▸ **DATASET SECTION**
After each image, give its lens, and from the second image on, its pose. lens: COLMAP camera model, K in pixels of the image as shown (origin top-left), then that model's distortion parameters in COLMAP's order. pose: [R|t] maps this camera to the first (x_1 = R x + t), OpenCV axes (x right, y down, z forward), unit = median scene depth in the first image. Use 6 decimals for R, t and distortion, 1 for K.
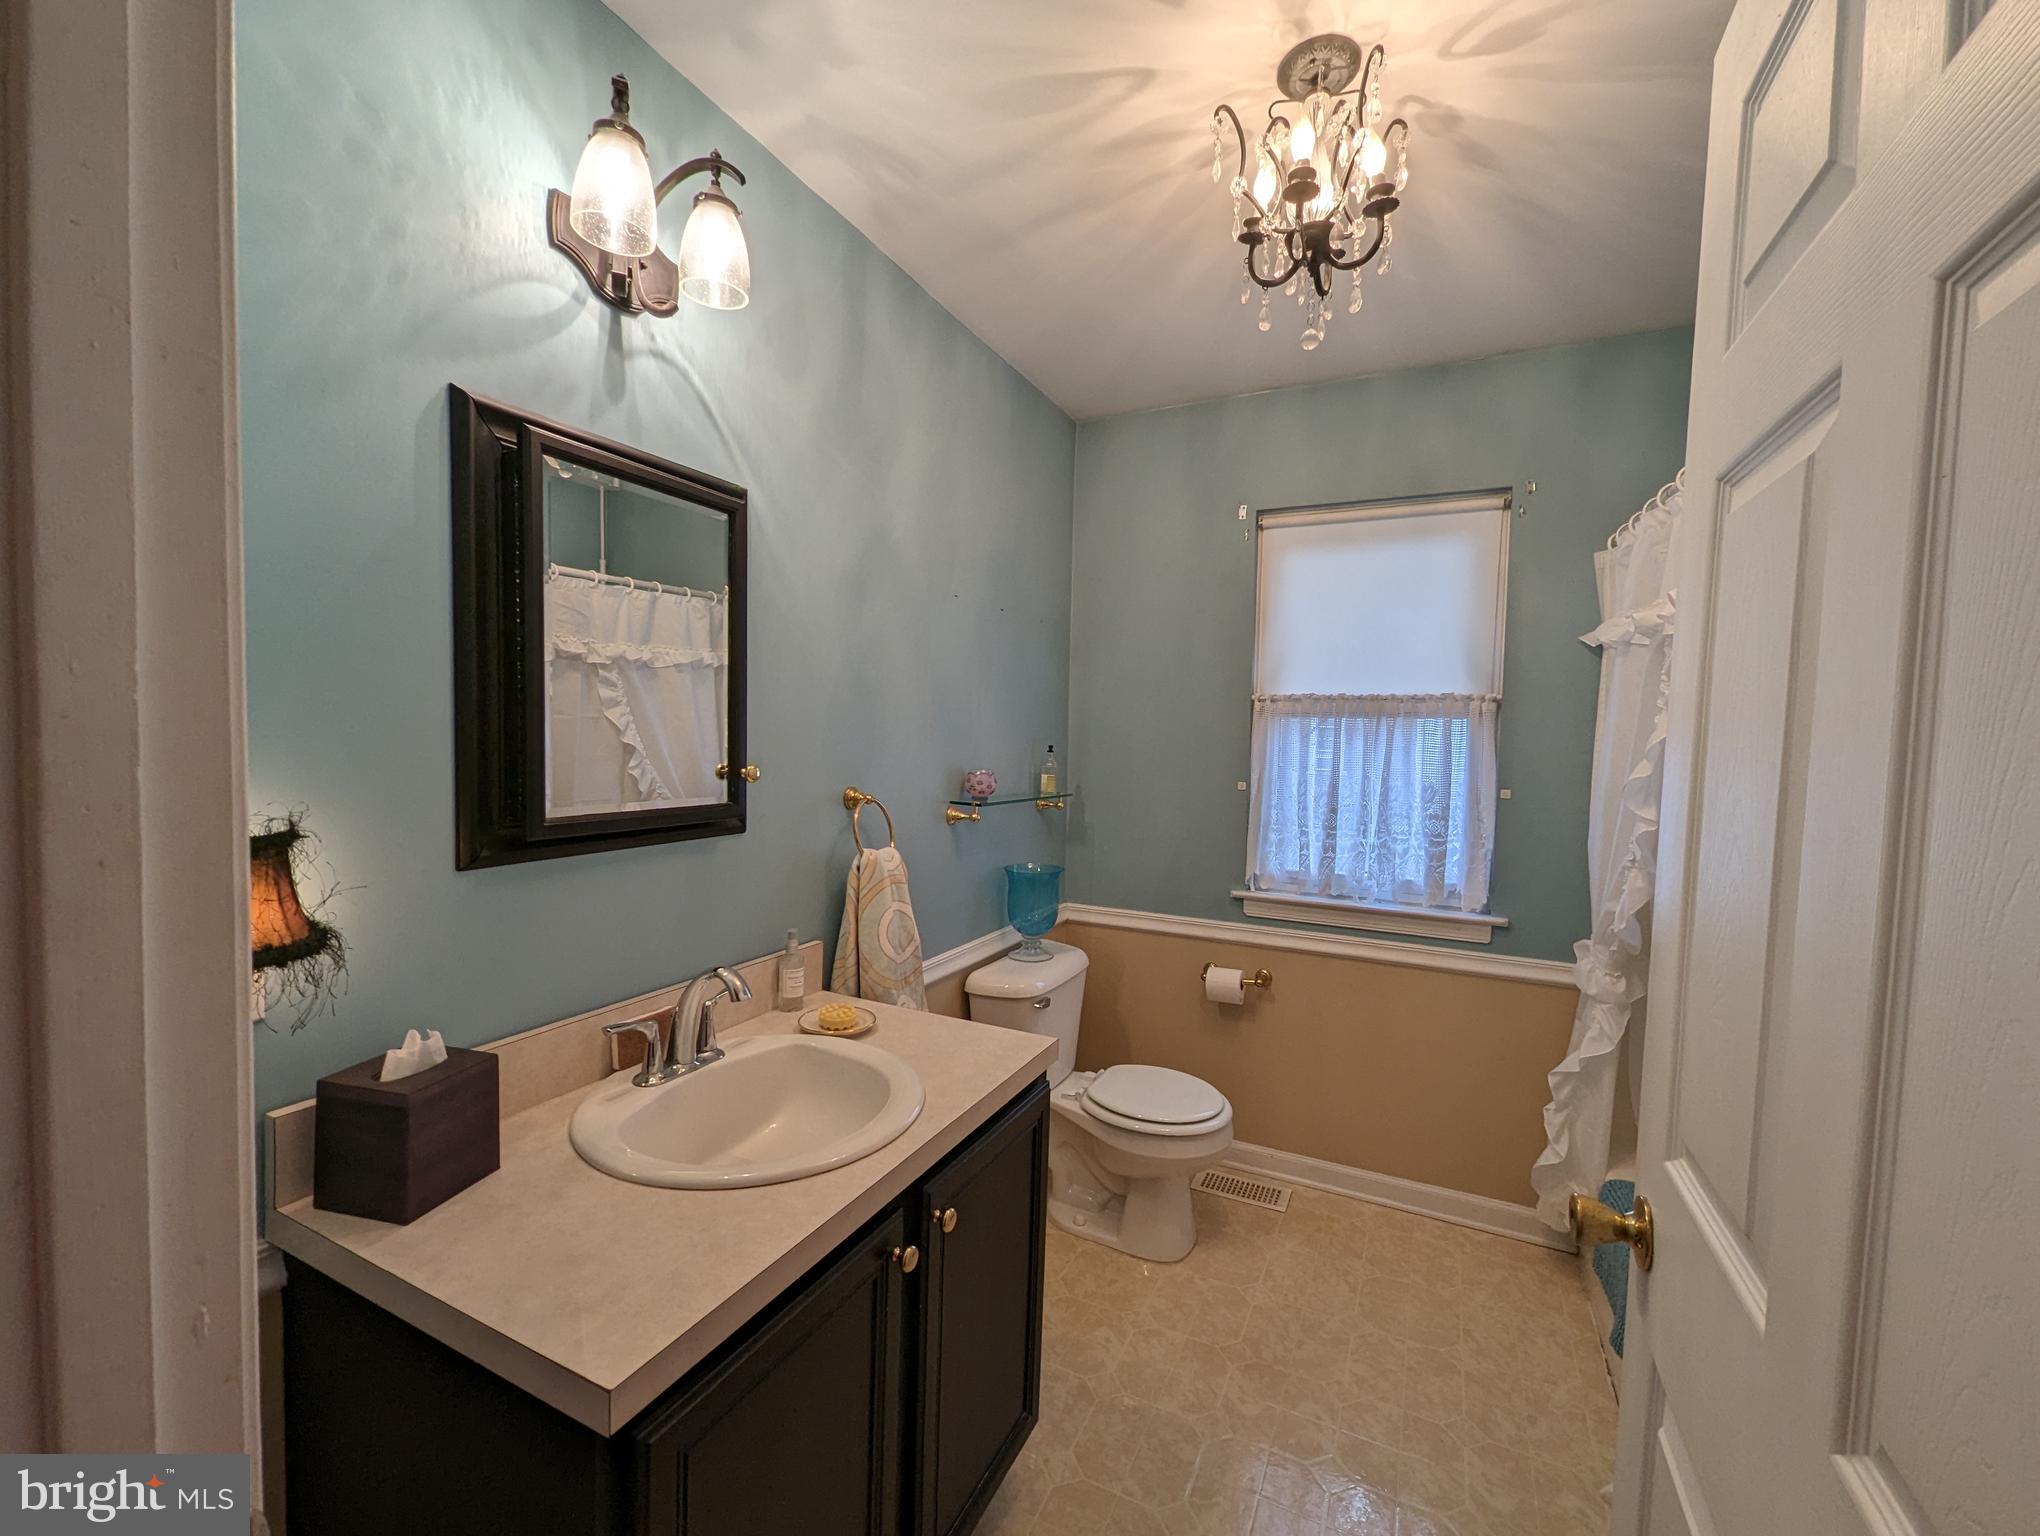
lens RADIAL K [[845.4, 0, 1021.7], [0, 845.4, 779.5], [0, 0, 1]] dist [-0.001989, -0.000965]
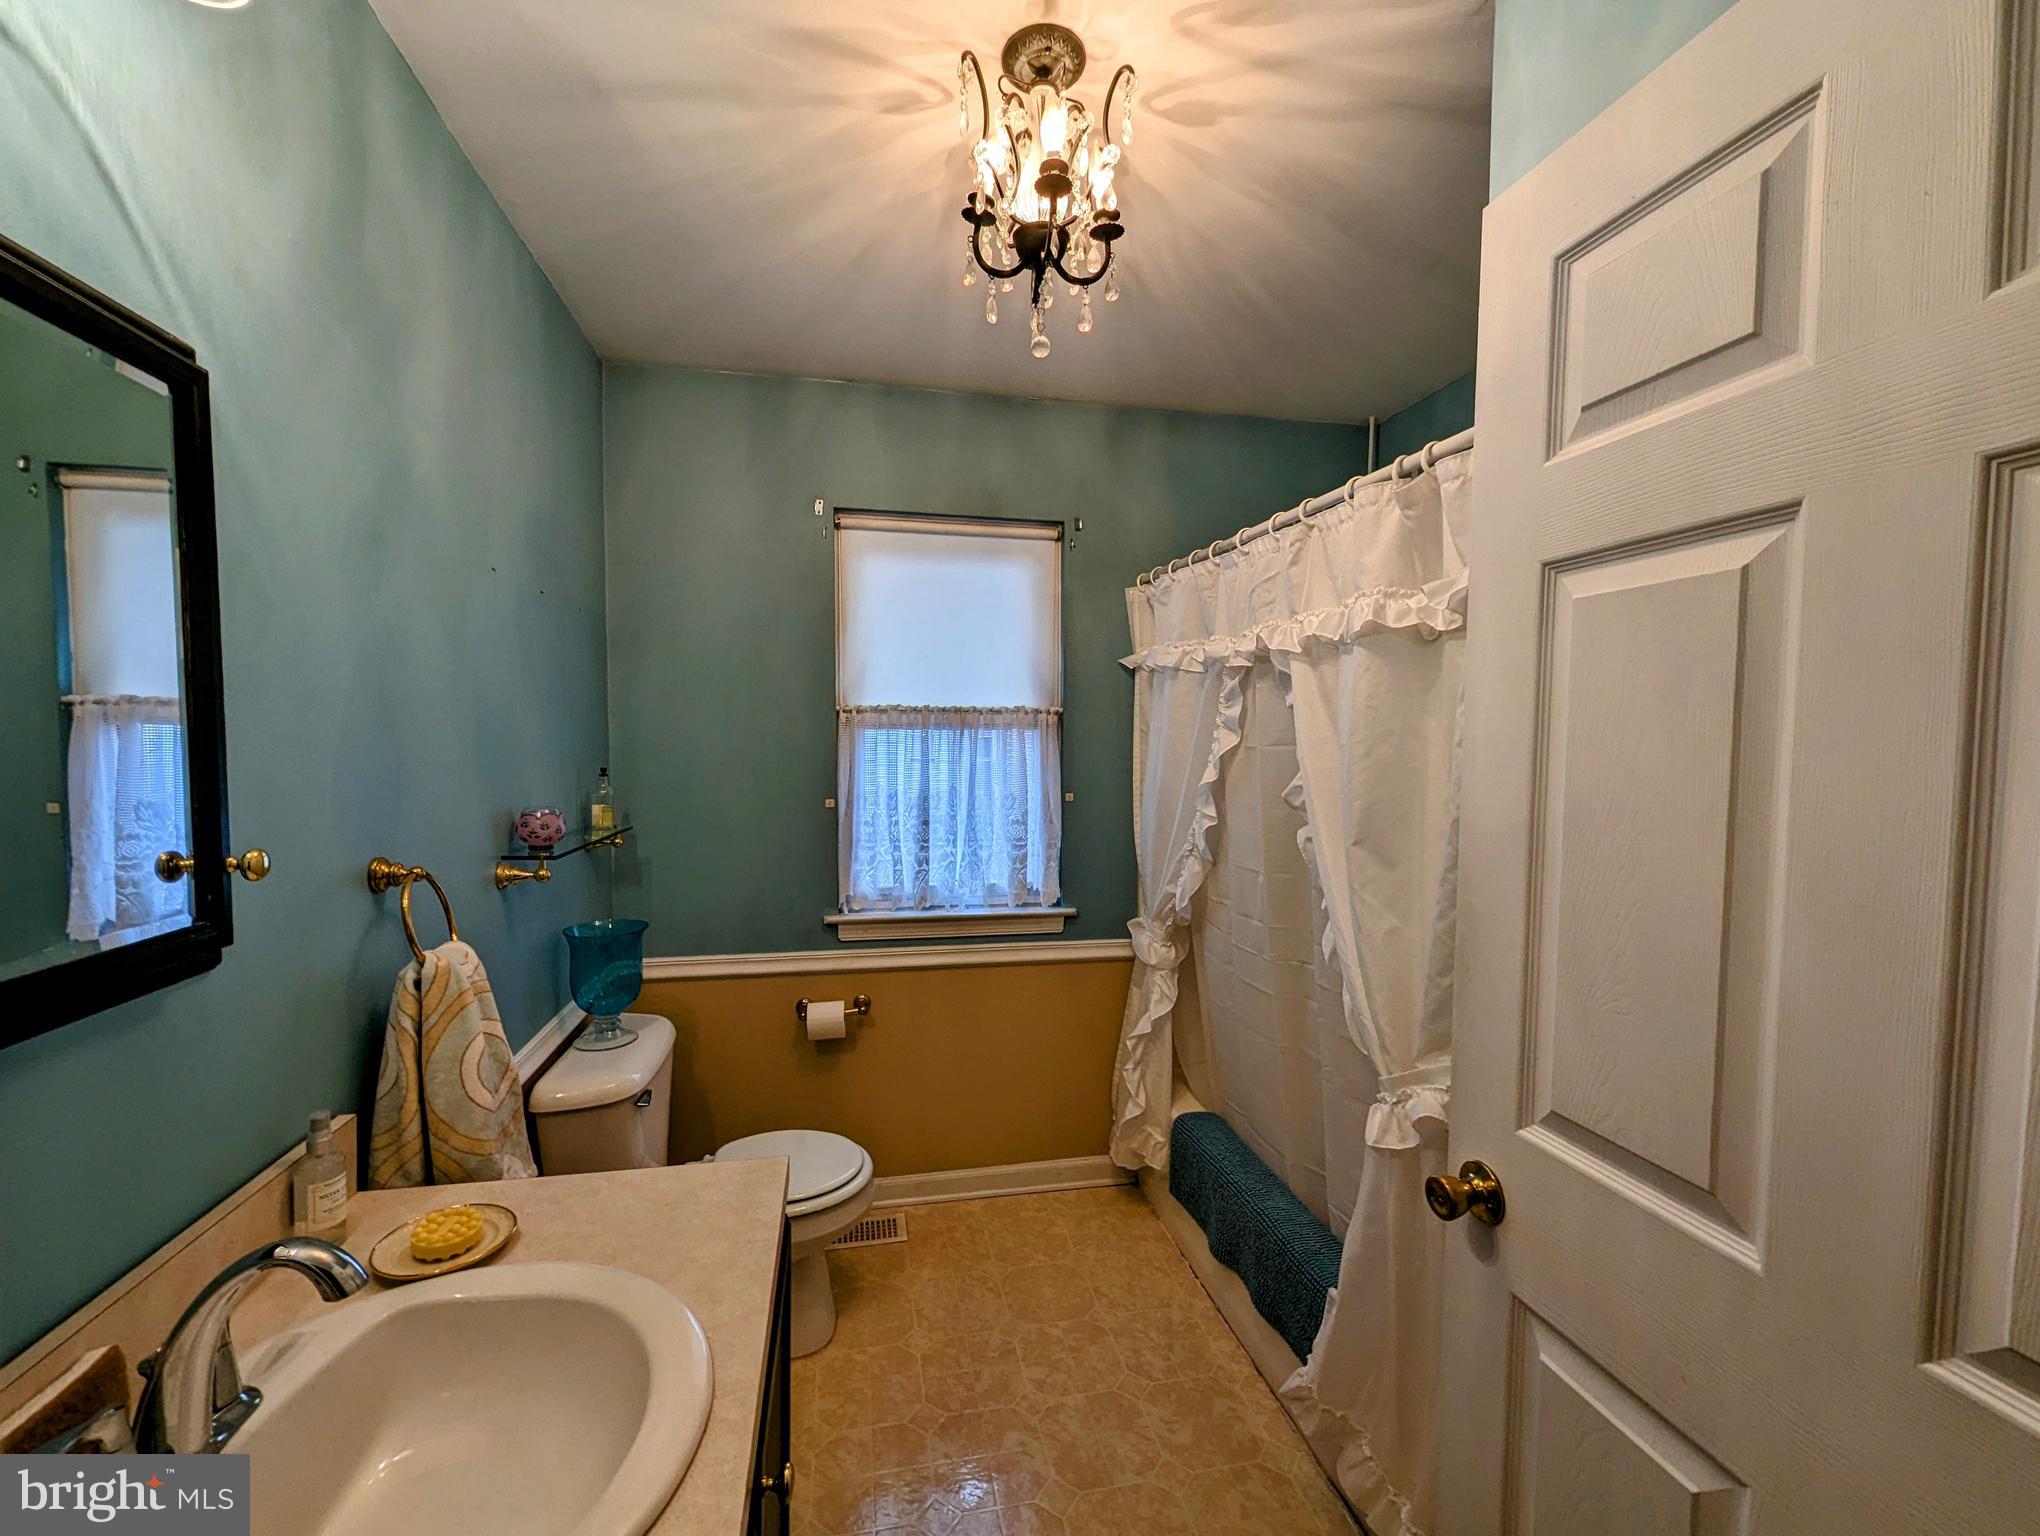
lens RADIAL K [[845.4, 0, 1021.7], [0, 845.4, 779.5], [0, 0, 1]] dist [-0.001989, -0.000965]
pose [[0.788504, -0.047972, 0.613155, -0.161913], [0.043809, 0.998802, 0.021806, -0.033458], [-0.613467, 0.009668, 0.789661, 0.155942]]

▸ **WORK REQUIRED**
Reproduce every line above word for word, but omit the pictures.

▸ **RESPONSE TO THE EXERCISE**
After each image, give its lens, and from the second image on, its pose. lens: COLMAP camera model, K in pixels of the image as shown (origin top-left), then that model's distortion parameters in COLMAP's order. pose: [R|t] maps this camera to the first (x_1 = R x + t), OpenCV axes (x right, y down, z forward), unit = median scene depth in the first image. Use 6 decimals for R, t and distortion, 1 for K.
lens RADIAL K [[845.4, 0, 1021.7], [0, 845.4, 779.5], [0, 0, 1]] dist [-0.001989, -0.000965]
lens RADIAL K [[845.4, 0, 1021.7], [0, 845.4, 779.5], [0, 0, 1]] dist [-0.001989, -0.000965]
pose [[0.788504, -0.047972, 0.613155, -0.161913], [0.043809, 0.998802, 0.021806, -0.033458], [-0.613467, 0.009668, 0.789661, 0.155942]]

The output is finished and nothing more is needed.